The findings revealed associations between exterior factors that Black people experience more often than white people — such as discrimination, poor neighborhood social cohesion and more — and a higher prevalence of poor heart health. For example, perceived discrimination — or the perception of unfairness or negative treatment based on their race, which was one of the study’s main measurements — explained 11% of the racial difference in ideal cardiovascular health between Black and white people overall, but it was a major issue for Black women more so than Black men.
Neighborhood safety, another issue that includes concerns about local violence, accounted for about a 6% difference between Black and white people’s overall cardiovascular health, but the percentage doubled when compared between Black and white males.
“That tells us that people’s lives and social experiences within the context of neighborhoods and stress are different by gender, which is not something that we didn’t know, but I think is something new in the context of this work,” Hines says. “Maybe we need to be thinking about policies on a different level and a different way; it’s all informative.”
This kind of research — taking large swaths of data and parsing trends from it — is not new, but the perspective Hines brings to the table is. “I would say 20 years ago, 30 years ago, most researchers and most clinicians were not thinking about physical environments, exposure to racism and social experiences as risk factors for hypertension or heart disease,” says Jessica LaRose, interim chair of the Department of Health Behavior and Policy in the VCU School of Population Health. “She really is bringing just tremendous expertise in this area.”
Digging into these stresses doesn’t stop with Hines’ recent study. As the head of the Equity in Cardiovascular Health Outcomes Lab at the Department of Health Behavior and Policy, she follows threads like these not just to better understand health inequity, but to propose and develop solutions. “We’re understanding, then we’re doing [something about it],” Hines says.
Hines’ independent lab uses student and faculty researchers to investigate the causes of heart health inequities. A past project of the lab, Arts for Hearts, measured how effective art therapy, specifically group painting classes, can be to decrease blood pressure and lower risks of heart disease in Black women in Richmond. The goal was not only to collect blood pressure data, but to model a well-rounded solution to improving well-being and heart health education in high-risk communities.
In the broader picture, Hines’ findings in the recent study and in her lab are aimed at making meaningful changes in public policy. “We talk a lot about social determinants and drivers of health,” she says. “Basically, those are the manifestations of various policies on different levels that have created living conditions that disadvantage a certain proportion of the population, while simultaneously giving advantages to other parts of the population.”

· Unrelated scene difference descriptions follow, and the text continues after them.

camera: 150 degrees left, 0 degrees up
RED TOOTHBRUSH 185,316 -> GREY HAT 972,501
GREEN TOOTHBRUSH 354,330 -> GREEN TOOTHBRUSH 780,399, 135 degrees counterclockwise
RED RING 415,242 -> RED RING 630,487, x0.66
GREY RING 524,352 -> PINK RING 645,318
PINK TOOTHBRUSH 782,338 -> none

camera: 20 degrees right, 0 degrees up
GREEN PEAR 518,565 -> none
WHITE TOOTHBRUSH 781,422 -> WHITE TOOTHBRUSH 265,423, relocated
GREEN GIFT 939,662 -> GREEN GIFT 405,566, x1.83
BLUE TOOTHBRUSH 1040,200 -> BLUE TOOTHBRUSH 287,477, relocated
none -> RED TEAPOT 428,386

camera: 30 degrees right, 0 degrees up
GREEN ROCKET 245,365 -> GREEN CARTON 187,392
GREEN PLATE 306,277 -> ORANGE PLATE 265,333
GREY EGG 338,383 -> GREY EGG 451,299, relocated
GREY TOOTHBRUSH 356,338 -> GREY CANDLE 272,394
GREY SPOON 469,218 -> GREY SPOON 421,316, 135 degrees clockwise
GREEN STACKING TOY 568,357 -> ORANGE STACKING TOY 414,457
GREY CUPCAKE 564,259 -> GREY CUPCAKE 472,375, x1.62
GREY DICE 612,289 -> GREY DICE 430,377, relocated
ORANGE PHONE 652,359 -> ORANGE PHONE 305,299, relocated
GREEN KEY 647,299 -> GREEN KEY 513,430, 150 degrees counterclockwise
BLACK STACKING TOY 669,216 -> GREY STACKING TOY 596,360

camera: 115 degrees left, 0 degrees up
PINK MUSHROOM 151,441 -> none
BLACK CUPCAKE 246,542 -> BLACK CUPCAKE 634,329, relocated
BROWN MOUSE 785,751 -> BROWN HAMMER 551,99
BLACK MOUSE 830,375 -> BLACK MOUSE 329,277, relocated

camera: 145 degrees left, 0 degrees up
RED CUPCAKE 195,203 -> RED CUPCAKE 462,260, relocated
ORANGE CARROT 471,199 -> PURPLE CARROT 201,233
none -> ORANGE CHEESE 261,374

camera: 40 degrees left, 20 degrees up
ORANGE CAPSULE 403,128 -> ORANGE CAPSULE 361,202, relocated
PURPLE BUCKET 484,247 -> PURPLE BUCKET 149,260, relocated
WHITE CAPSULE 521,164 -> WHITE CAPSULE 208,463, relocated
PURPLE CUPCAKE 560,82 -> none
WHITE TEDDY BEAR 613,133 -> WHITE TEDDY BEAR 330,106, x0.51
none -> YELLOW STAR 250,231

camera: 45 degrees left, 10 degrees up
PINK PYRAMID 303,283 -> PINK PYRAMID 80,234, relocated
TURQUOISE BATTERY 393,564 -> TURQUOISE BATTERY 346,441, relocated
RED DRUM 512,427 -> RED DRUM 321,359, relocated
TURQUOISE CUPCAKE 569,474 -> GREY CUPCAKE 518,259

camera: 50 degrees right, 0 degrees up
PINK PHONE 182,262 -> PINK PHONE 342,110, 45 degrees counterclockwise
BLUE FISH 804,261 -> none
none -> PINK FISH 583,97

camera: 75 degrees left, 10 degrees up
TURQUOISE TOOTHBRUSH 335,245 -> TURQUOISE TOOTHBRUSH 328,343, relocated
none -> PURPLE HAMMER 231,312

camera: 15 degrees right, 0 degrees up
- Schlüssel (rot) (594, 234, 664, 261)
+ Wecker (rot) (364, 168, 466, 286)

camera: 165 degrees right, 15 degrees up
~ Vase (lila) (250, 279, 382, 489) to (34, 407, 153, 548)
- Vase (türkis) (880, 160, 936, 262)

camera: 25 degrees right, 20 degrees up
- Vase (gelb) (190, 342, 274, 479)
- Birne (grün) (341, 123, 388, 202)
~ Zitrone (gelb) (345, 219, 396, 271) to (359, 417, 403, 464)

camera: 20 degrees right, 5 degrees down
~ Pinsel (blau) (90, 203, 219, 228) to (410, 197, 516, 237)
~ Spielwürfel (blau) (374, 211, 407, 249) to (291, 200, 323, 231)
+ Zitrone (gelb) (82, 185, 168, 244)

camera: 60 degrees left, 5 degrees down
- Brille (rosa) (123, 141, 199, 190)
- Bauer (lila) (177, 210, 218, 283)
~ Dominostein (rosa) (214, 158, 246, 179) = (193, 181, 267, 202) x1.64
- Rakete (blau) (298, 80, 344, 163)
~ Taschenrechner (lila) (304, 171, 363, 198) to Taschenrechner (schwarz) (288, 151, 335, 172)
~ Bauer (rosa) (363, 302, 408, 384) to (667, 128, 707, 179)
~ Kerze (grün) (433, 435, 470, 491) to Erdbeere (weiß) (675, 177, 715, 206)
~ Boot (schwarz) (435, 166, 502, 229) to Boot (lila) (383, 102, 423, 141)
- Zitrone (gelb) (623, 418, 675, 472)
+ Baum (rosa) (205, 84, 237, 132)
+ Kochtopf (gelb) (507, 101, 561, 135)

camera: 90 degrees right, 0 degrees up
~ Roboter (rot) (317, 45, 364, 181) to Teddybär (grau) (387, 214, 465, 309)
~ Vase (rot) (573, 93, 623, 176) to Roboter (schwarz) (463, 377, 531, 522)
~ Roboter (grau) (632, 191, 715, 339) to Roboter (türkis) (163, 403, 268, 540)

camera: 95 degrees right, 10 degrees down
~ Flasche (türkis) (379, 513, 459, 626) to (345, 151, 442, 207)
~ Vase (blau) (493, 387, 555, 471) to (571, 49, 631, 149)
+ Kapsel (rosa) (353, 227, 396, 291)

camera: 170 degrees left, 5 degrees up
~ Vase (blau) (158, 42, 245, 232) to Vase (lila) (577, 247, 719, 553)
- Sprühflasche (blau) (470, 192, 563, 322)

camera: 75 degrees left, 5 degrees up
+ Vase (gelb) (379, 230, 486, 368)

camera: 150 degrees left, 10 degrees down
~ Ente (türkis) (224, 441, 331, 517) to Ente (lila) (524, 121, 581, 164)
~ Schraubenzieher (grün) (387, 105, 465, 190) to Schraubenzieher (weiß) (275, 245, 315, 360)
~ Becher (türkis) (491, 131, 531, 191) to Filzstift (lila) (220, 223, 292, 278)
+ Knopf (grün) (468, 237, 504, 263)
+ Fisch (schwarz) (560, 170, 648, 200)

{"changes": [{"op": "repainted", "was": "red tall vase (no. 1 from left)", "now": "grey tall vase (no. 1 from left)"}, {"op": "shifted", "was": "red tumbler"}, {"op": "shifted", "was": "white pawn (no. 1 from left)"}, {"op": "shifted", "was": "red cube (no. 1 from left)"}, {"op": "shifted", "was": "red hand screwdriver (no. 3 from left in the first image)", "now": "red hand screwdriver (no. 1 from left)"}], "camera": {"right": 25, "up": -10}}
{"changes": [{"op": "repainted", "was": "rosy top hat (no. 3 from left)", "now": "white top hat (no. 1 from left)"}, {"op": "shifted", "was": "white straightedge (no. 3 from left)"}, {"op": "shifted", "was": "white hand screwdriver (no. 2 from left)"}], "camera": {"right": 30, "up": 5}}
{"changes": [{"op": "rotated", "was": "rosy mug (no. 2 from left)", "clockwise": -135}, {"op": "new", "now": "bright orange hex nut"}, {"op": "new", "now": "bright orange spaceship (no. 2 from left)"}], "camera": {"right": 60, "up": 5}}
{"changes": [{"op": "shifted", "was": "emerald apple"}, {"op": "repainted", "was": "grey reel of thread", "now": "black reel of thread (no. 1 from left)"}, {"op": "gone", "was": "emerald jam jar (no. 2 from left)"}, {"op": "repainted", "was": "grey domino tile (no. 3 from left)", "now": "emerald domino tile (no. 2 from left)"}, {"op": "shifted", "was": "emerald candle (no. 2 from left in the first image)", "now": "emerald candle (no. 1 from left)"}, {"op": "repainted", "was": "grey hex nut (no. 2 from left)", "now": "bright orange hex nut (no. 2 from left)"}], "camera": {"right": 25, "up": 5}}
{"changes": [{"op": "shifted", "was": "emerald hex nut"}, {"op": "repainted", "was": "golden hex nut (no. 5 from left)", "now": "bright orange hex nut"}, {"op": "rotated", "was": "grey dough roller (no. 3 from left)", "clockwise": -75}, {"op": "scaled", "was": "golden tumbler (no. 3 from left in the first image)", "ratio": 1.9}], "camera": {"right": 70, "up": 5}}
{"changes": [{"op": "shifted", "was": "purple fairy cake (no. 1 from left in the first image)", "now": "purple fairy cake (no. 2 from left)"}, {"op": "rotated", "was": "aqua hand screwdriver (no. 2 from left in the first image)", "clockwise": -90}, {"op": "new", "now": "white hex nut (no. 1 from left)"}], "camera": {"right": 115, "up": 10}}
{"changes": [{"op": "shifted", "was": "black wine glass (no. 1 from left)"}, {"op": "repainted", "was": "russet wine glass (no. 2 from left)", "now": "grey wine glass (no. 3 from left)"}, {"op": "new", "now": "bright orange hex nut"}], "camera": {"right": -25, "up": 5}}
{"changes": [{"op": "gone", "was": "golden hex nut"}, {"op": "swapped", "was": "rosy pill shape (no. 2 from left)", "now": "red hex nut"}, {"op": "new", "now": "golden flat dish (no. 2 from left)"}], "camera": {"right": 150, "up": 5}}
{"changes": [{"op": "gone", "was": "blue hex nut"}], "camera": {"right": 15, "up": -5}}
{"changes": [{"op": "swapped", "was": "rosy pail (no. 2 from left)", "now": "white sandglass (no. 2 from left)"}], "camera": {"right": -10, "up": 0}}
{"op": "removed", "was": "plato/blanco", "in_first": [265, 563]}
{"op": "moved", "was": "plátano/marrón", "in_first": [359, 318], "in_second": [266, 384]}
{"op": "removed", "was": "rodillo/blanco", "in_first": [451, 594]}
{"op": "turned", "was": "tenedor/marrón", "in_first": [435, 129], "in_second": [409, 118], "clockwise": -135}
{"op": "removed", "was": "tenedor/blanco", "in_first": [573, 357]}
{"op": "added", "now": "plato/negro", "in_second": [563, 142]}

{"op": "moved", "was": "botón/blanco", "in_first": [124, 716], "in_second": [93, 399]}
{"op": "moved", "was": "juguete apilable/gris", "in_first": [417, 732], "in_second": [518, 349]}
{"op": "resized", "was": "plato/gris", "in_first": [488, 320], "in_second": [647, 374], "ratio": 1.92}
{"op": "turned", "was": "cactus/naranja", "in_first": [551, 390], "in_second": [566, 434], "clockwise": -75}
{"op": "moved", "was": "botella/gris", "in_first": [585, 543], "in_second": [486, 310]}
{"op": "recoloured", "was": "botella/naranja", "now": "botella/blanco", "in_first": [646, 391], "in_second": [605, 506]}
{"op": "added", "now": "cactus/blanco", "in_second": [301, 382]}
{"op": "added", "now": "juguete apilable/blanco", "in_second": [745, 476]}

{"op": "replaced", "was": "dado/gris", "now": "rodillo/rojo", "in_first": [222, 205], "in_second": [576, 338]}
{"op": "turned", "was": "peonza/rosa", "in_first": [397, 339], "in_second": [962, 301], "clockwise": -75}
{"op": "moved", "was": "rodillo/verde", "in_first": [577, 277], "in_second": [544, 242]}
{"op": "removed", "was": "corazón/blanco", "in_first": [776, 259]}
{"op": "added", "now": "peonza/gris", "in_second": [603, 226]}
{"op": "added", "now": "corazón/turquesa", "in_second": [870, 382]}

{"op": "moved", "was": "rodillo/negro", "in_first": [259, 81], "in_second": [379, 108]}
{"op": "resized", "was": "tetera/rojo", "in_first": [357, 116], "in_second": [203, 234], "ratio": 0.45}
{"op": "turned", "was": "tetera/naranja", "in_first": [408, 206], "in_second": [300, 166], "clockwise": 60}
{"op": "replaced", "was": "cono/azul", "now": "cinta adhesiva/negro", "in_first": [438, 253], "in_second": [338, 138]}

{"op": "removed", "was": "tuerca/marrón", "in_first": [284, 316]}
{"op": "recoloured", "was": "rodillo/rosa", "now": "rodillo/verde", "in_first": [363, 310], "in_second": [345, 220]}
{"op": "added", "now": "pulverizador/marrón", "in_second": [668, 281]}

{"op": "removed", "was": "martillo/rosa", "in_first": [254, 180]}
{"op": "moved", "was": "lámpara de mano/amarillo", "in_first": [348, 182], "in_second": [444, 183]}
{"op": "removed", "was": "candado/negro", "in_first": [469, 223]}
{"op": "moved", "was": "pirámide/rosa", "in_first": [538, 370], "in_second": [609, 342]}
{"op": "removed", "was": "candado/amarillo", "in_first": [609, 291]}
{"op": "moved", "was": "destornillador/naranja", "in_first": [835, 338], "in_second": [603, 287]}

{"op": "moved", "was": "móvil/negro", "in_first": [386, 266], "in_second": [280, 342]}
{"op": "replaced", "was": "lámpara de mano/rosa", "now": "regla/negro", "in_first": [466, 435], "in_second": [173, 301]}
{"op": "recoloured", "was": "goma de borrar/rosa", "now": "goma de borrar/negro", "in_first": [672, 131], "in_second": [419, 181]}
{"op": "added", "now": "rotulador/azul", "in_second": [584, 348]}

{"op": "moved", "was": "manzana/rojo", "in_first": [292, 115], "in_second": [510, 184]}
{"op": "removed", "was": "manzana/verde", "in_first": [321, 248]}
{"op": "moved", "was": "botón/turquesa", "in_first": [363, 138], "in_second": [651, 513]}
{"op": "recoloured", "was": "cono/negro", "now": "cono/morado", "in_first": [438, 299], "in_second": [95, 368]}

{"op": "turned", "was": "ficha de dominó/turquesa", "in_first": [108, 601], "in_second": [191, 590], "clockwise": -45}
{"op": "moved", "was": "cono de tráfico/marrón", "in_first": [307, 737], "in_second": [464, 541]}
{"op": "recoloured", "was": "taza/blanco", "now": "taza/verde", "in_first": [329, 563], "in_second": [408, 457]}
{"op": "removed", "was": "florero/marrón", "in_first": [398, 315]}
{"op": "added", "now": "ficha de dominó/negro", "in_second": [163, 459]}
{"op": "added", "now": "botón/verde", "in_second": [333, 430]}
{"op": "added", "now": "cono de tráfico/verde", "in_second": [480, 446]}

To change these structures, Hines wants to take the fight from the doctor’s office to the legislature. “If people created these circumstances, then we can counter-create,” she says. “We can think of policies that will work to course-correct, perhaps, some of the past disadvantages that have subsequently marginalized certain groups.”
Hines acknowledges changing policy is a slow process, but that can be a grounding force to remain focused on the health of the people most at risk. “Let’s change the structural issues while simultaneously addressing the fact that there are people whose lives are on the line every day as a result of these structural issues,” Hines says. “But hopefully, with this increased focus on stress and people’s lived experiences and considerations for marginalized groups ... we might have a prime opportunity, with the right data, to move the needle more quickly than we would have in the past.”